TEXT PROVIDED
>>>

Luiz Gustavo

Personal information
- Full name: Luiz Gustavo Benmuyal Reis
- Date of birth: 2 September 1999 (age 26)
- Place of birth: Belém, Brazil
- Height: 1.75 m (5 ft 9 in)
- Position: Right-back

Team information
- Current team: Feirense
- Number: 2

Senior career*
- Years: Team / Apps / (Gls)
- 2018: Remo / 5 / (1)
- 2018–2020: Cruzeiro / 0 / (0)
- 2020–2023: Arouca / 6 / (0)
- 2022: → Pevidém (loan) / 11 / (0)
- 2022–2023: → Gondomar (loan) / 22 / (0)
- 2023–2024: Sanjoanense / 24 / (1)
- 2024–2025: Paredes / 12 / (0)
- 2025–: Feirense / 29 / (0)

<<<

AIM OF THE TASK
Pick up the Luiz Gustavo player profile above from its final line and keep writing it.

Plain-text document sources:
>>>

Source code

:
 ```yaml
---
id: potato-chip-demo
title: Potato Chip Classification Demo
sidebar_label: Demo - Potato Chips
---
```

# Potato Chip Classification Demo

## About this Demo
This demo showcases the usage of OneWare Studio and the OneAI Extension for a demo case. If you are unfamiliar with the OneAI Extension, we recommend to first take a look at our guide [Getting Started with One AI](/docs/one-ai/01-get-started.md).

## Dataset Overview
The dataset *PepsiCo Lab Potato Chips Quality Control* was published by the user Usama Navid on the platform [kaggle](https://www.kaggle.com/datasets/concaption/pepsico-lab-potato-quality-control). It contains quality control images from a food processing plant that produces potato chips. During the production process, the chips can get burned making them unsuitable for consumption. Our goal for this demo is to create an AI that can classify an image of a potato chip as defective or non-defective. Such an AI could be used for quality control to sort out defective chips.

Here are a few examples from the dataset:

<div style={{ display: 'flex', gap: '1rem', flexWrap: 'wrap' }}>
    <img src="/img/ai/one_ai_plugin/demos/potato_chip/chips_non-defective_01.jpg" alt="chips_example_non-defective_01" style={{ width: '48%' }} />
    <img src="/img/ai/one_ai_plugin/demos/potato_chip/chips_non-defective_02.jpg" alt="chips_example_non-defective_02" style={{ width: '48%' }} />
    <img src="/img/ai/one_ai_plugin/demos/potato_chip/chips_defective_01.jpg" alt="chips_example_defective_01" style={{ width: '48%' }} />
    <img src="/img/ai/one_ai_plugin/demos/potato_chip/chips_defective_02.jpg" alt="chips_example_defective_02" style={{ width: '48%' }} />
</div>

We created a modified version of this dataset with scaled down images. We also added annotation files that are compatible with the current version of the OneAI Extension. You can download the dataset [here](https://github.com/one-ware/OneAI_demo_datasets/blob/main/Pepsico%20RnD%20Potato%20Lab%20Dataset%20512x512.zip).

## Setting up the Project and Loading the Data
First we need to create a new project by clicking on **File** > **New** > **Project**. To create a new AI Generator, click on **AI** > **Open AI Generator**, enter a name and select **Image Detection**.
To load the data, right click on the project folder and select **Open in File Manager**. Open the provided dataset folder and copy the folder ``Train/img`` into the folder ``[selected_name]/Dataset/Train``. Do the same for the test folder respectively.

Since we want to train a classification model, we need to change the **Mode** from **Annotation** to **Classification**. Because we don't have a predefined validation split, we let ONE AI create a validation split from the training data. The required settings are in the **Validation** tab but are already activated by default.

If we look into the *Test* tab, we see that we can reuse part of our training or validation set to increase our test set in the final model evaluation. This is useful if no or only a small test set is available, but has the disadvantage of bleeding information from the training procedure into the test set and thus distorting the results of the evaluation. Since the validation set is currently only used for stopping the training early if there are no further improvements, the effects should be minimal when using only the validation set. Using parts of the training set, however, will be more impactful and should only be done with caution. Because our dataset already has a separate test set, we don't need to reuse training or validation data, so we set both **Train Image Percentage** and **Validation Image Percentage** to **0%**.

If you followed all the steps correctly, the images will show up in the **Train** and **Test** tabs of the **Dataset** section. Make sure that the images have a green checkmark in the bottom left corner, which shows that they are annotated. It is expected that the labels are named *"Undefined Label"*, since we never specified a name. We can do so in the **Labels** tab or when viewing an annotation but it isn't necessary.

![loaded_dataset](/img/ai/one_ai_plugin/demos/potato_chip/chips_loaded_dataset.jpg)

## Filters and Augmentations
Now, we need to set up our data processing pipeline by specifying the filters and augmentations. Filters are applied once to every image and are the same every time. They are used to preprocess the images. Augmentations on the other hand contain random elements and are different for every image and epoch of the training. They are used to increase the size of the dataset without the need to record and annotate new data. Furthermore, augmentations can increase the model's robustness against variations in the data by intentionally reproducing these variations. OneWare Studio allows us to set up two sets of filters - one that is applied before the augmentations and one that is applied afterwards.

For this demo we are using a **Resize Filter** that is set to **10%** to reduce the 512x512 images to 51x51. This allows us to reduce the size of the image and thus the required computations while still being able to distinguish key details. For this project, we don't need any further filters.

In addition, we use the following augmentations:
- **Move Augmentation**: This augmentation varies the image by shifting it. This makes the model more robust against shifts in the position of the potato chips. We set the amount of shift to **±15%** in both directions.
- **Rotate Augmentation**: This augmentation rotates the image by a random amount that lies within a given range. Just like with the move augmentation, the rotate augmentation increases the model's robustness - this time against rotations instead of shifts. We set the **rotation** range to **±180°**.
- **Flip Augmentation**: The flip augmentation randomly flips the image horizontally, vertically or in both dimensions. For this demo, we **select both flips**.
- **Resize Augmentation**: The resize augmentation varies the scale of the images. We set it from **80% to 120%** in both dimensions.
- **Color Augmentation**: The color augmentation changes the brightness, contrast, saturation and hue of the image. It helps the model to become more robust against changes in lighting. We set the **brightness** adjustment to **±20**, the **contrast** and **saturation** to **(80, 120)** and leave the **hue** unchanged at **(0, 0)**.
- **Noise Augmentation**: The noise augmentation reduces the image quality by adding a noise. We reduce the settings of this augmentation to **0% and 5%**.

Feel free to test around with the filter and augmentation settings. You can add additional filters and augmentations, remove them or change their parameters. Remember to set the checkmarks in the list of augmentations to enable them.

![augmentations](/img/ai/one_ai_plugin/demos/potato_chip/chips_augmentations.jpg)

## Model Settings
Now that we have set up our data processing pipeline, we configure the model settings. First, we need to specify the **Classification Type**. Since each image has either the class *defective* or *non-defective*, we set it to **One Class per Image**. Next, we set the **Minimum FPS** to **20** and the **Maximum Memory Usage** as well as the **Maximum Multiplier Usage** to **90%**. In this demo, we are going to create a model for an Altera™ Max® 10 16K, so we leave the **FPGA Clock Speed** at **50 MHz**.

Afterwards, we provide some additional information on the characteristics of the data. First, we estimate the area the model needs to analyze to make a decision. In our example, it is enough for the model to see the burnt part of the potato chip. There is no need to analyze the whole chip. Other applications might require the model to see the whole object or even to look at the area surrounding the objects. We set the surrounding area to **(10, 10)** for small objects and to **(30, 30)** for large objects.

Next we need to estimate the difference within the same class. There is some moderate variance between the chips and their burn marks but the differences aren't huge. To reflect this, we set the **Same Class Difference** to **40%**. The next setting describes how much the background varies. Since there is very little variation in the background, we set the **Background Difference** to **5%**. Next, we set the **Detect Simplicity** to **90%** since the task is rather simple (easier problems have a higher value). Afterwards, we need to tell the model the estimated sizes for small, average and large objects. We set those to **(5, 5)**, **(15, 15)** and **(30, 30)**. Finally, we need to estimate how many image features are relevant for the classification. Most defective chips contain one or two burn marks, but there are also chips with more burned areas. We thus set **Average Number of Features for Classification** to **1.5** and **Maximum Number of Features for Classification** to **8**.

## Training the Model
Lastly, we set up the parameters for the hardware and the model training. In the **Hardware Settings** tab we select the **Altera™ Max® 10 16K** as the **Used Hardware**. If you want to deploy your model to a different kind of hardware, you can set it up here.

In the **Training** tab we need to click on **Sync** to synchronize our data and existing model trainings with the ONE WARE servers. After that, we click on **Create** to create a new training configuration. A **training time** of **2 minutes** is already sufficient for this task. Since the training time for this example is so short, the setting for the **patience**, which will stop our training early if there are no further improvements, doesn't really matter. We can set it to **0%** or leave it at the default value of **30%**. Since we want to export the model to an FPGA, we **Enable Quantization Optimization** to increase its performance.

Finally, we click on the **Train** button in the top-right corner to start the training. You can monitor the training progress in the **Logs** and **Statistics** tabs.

<<<

YOUR RESPONSE
= Luiz Gustavo (footballer, born 1999) =

Brazilian footballer

Luiz Gustavo Benmuyal Reis (born 2 September 1999), better known as just Luiz Gustavo, is a Brazilian professional footballer who plays as a right-back for Liga Portugal 2 club Feirense.

==Career==
Luis Gustavo began his career in Brazil with Clube do Remo.He made his professional debut with Remo in a 1–0 Campeonato Brasileiro Série C win over Globo on 21 April 2018. From there, he moved to the reserves of Cruzeiro without making a senior appearance. On 4 June 2020, he transferred to the Portuguese club Arouca.